Up to now, the American approach to the Chinese currency issue has been to patiently try to convince the Chinese that it is in China’s own interest to allow a significant revaluation of its currency. In that context, it has argued that a more appreciated currency, together with measures to stimulate domestic consumption, would be helpful in reducing China’s current account surplus, which is needed to head off protectionist pressure in the industrialised countries.
It has also argued that increased currency flexibility would allow China a greater degree of monetary policy independence and that such flexibility would obviate the need for any further wasteful build-up in international reserves.
Judging by the results to date, Washington’s approach of low key persuasion appears to have been a dismal failure.

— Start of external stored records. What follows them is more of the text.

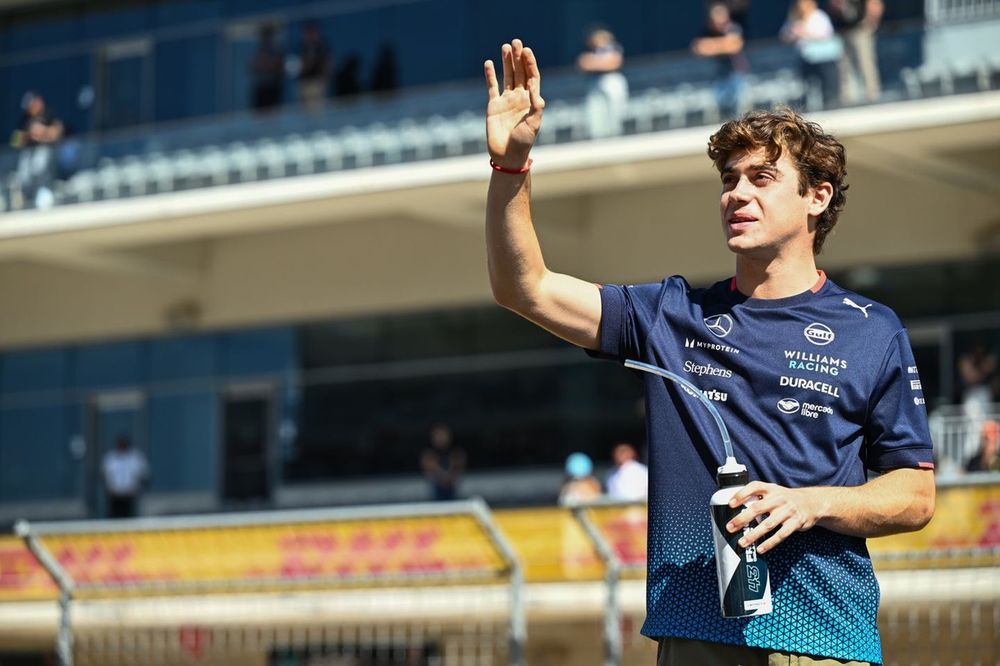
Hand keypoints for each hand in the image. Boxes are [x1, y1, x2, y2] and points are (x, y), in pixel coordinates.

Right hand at [484, 39, 544, 170]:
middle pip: (520, 72)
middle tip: (516, 42)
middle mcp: (519, 98)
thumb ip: (536, 106)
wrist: (507, 156)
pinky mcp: (493, 106)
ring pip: (507, 76)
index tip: (527, 51)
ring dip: (506, 62)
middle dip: (518, 57)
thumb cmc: (523, 141)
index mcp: (531, 100)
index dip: (530, 63)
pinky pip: (492, 87)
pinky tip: (489, 63)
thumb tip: (534, 87)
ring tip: (505, 47)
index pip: (532, 76)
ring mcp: (506, 101)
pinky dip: (490, 75)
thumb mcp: (534, 124)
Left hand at [726, 482, 821, 554]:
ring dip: (753, 534)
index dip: (741, 494)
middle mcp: (779, 498)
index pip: (754, 487)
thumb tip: (735, 509)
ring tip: (742, 542)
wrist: (812, 503)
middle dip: (742, 518)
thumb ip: (758, 497)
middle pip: (757, 508)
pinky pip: (780, 535)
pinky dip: (769, 543)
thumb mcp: (773, 492)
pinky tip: (760, 549)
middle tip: (730, 527)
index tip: (730, 504)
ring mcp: (788, 511)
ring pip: (767, 524)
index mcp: (771, 488)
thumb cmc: (785, 499)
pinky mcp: (795, 523)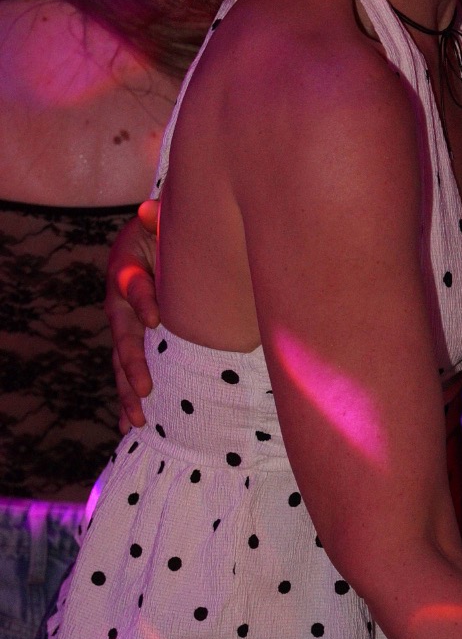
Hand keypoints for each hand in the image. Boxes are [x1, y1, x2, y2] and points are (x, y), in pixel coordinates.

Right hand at [106, 200, 159, 429]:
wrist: (160, 244)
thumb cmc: (163, 232)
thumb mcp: (160, 222)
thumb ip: (157, 220)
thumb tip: (148, 211)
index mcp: (125, 269)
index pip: (131, 285)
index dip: (141, 299)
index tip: (155, 319)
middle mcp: (120, 303)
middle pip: (122, 337)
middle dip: (132, 365)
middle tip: (144, 390)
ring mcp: (126, 327)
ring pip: (122, 362)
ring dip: (128, 392)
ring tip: (136, 421)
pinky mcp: (136, 343)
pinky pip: (130, 372)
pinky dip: (130, 399)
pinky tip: (133, 427)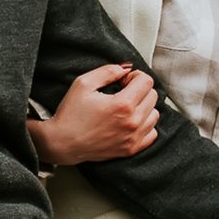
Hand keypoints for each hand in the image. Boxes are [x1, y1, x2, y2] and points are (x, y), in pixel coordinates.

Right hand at [31, 62, 159, 165]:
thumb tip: (126, 68)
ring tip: (126, 108)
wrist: (63, 143)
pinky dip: (145, 125)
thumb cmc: (71, 114)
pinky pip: (152, 133)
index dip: (134, 76)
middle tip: (122, 93)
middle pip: (153, 96)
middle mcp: (132, 122)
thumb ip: (108, 71)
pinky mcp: (131, 149)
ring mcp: (133, 138)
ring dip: (144, 107)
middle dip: (139, 90)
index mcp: (123, 104)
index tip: (122, 81)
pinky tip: (130, 122)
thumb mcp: (84, 83)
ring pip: (154, 114)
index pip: (147, 81)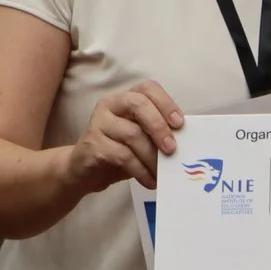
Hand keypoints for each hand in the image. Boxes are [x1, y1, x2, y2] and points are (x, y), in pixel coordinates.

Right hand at [67, 79, 185, 191]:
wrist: (85, 171)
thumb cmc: (119, 151)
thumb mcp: (141, 138)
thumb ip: (157, 133)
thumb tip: (186, 140)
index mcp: (126, 98)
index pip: (148, 88)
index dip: (166, 103)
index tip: (180, 124)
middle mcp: (110, 105)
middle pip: (138, 104)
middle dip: (159, 127)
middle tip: (172, 149)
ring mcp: (98, 123)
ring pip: (133, 134)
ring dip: (152, 157)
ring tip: (162, 173)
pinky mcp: (92, 145)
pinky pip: (123, 156)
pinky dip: (141, 170)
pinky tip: (149, 181)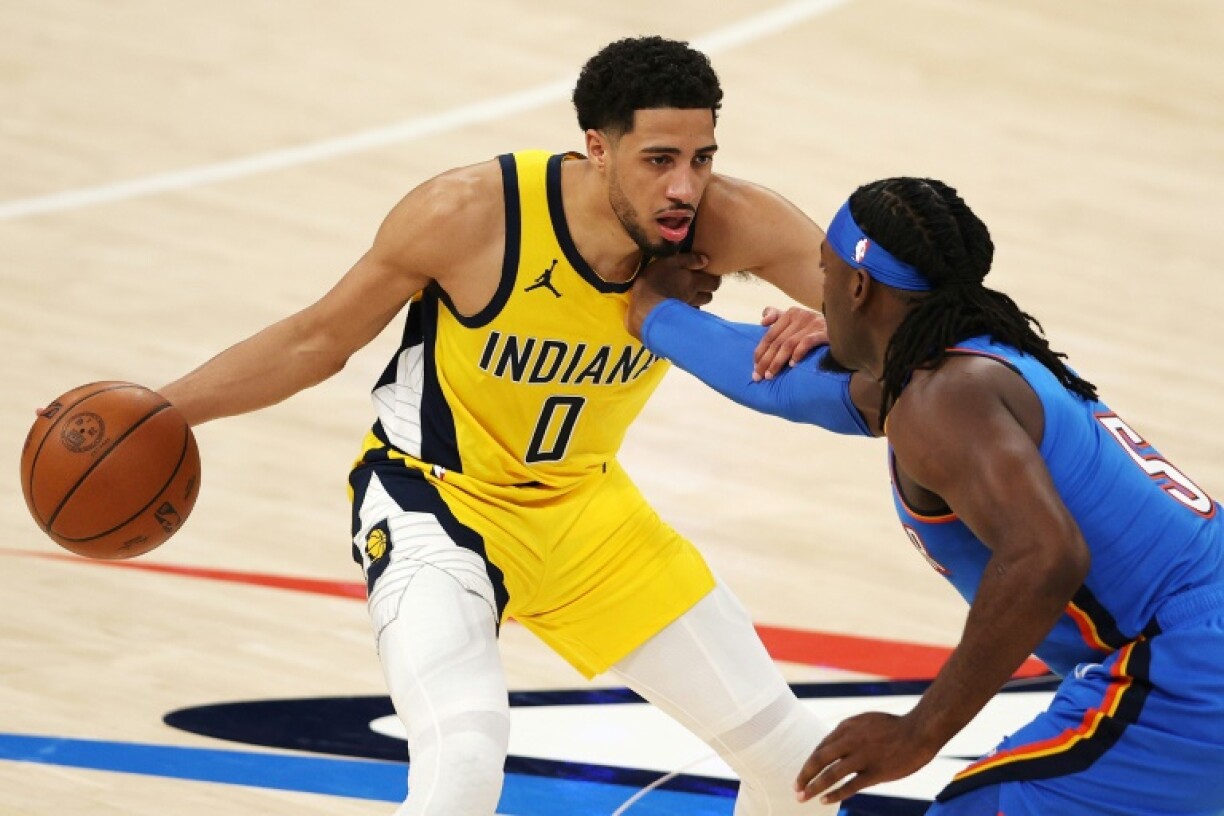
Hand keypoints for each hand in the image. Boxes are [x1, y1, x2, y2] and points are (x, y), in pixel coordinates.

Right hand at [625, 253, 719, 338]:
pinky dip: (684, 311)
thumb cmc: (657, 280)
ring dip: (695, 301)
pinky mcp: (677, 320)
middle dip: (705, 291)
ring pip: (697, 306)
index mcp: (695, 282)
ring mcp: (686, 310)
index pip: (714, 283)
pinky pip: (685, 315)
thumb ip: (688, 260)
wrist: (645, 307)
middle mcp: (694, 298)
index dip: (714, 279)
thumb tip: (706, 260)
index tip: (709, 275)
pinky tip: (676, 307)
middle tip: (698, 285)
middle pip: (708, 297)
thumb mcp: (670, 263)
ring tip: (686, 296)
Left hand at [753, 306, 827, 380]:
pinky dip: (798, 353)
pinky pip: (807, 342)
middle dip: (766, 360)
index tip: (754, 368)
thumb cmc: (814, 327)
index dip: (760, 352)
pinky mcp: (825, 333)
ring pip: (788, 344)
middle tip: (758, 376)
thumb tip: (762, 322)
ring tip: (770, 375)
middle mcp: (800, 316)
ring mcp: (813, 323)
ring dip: (777, 362)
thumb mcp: (795, 320)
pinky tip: (792, 365)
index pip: (770, 335)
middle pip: (777, 341)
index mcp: (790, 313)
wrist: (844, 327)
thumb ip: (776, 316)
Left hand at [795, 712, 938, 805]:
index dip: (809, 763)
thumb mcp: (865, 721)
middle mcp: (851, 740)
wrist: (919, 730)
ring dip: (814, 787)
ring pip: (831, 774)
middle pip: (819, 759)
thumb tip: (831, 746)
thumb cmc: (893, 727)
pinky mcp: (876, 772)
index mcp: (847, 727)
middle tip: (795, 788)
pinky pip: (851, 786)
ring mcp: (863, 757)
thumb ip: (848, 733)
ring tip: (803, 797)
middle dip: (804, 775)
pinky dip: (835, 794)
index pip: (821, 747)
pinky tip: (825, 800)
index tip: (803, 775)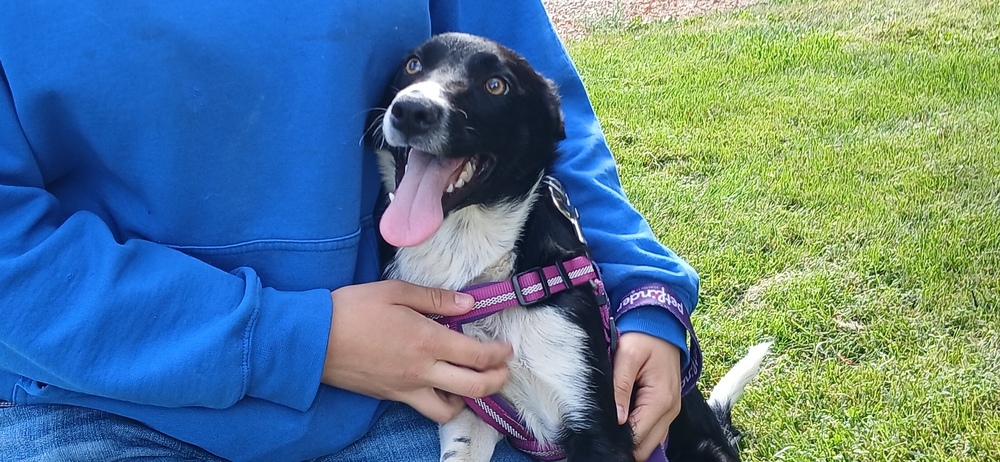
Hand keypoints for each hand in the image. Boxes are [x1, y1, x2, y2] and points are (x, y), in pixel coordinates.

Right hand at [323, 280, 512, 423]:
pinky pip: (426, 409)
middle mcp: (422, 370)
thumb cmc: (352, 309)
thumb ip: (436, 299)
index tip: (507, 349)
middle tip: (503, 370)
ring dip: (470, 399)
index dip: (498, 354)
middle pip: (474, 387)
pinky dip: (442, 403)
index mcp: (427, 340)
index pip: (476, 355)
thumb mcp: (395, 292)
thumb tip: (469, 304)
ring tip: (473, 383)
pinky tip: (442, 388)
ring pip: (451, 409)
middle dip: (497, 380)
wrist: (313, 339)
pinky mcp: (391, 396)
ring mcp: (406, 388)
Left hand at [612, 332, 682, 460]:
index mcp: (660, 399)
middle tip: (602, 431)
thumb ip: (620, 387)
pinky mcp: (668, 408)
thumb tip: (617, 419)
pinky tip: (624, 422)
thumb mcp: (626, 355)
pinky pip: (655, 432)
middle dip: (624, 444)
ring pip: (652, 443)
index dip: (617, 440)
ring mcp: (672, 411)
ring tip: (612, 426)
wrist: (662, 325)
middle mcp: (671, 410)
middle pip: (646, 447)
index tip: (599, 432)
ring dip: (633, 440)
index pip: (638, 437)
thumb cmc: (643, 337)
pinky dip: (640, 432)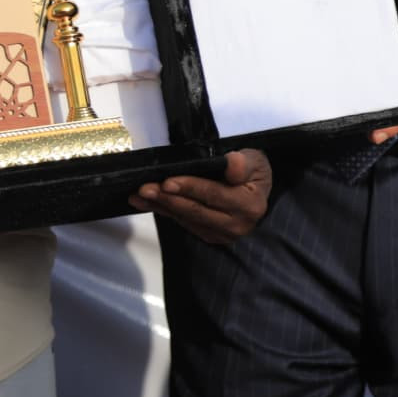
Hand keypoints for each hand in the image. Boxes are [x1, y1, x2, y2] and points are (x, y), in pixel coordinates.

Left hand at [131, 148, 272, 243]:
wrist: (258, 190)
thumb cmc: (253, 171)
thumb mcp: (255, 160)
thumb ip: (242, 163)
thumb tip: (231, 165)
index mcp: (249, 205)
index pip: (213, 194)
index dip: (190, 187)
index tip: (167, 182)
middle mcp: (236, 225)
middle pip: (196, 210)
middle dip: (167, 199)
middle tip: (144, 188)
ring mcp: (222, 234)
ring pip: (186, 218)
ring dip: (161, 206)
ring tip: (139, 195)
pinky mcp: (210, 236)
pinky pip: (184, 223)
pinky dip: (165, 211)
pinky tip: (148, 203)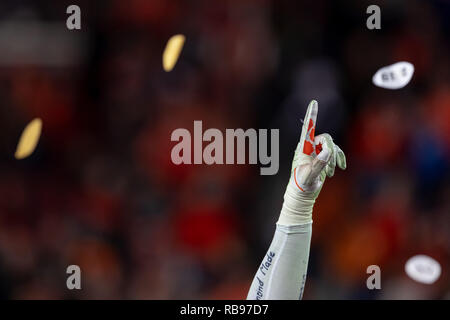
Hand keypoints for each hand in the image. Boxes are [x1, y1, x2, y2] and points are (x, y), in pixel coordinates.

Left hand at [278, 100, 345, 225]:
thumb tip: (328, 151)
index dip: (312, 115)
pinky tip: (341, 168)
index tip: (314, 102)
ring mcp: (316, 152)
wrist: (302, 196)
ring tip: (331, 173)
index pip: (308, 128)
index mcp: (302, 148)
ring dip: (334, 159)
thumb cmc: (301, 186)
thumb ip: (319, 163)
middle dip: (331, 152)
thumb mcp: (310, 176)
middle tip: (331, 169)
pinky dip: (339, 159)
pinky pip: (335, 152)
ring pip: (332, 146)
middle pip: (326, 139)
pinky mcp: (322, 158)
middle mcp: (308, 147)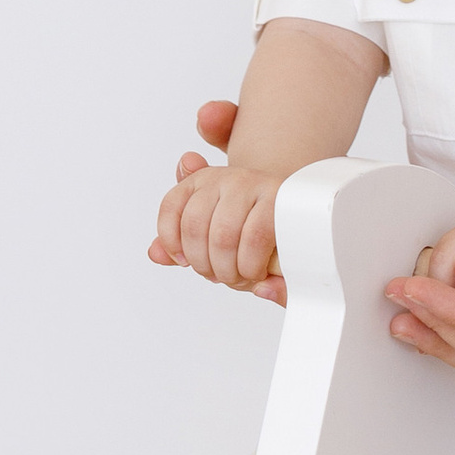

Indeed, with seeming impunity, the Chinese leadership clings to its mercantilist exchange rate policy of deliberately keeping the currency undervalued with the explicit objective of promoting export-led growth and of protecting the Chinese rural sector. It does so in the belief that America’s need for China in resolving the political issues in Iran and North Korea gives China a free hand to artificially manipulate its currency.
On reviewing America’s present approach to China, one cannot help but ask whether there is any reason to expect that a continued kid gloves approach to China will be any more fruitful on the currency issue in the future than it has been in the past. Might not an alternative approach be indicated that credibly threatened China with a progressive closure of the US market to Chinese trade unless China took concrete action to redress its ever growing external payment imbalance?
While a harder US line towards Chinese trade is not without its risks, it at least offers the prospect of heading off an even larger train wreck further down the track since China’s current account surplus would only continue to swell if the status quo were to be maintained. It also would allow America to leverage the fact that a breakdown in Sino-US trade relations would be of very much greater consequence for the export-dependant Chinese economy than it would be for the more closed and diversified US economy.
Desmond Lachman is a resident fellow at AEI.